HOW TO COMPLETE THIS TASK
Can you locate every line in the records that contains the string "индейки"? Copy each of those lines, counting only matches with the same uppercase and lowercase letters.

"""

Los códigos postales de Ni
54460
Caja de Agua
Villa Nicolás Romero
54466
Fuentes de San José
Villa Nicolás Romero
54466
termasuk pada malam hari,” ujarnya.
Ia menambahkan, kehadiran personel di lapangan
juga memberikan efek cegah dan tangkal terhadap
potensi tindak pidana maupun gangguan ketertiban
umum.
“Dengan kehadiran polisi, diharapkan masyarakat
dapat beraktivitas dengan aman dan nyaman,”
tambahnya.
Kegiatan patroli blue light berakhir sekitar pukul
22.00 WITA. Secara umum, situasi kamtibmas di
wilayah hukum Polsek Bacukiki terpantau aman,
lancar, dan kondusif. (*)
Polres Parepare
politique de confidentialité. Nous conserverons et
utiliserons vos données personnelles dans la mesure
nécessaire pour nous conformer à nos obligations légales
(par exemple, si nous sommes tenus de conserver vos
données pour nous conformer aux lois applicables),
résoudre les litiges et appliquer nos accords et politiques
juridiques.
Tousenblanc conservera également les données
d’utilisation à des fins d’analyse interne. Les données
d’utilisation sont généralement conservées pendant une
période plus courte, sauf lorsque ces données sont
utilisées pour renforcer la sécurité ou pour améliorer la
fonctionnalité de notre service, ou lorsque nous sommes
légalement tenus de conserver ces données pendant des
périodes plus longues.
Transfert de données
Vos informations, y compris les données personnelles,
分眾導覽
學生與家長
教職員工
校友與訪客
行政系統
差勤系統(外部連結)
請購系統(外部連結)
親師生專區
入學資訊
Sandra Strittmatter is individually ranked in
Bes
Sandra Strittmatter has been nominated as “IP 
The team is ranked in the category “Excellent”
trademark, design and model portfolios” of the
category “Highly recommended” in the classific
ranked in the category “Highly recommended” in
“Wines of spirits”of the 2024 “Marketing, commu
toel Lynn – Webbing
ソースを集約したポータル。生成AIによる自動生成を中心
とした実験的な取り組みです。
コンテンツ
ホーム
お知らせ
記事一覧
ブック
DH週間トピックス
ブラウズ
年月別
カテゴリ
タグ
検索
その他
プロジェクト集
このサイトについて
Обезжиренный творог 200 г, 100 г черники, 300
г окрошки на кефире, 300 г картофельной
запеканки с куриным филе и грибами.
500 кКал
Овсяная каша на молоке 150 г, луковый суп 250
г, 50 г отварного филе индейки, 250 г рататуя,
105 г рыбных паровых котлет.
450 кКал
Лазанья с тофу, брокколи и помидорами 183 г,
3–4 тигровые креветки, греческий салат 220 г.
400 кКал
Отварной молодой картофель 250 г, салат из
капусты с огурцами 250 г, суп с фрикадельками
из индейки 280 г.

"""

SOLUTION BELOW
г, 50 г отварного филе индейки, 250 г рататуя,
из индейки 280 г.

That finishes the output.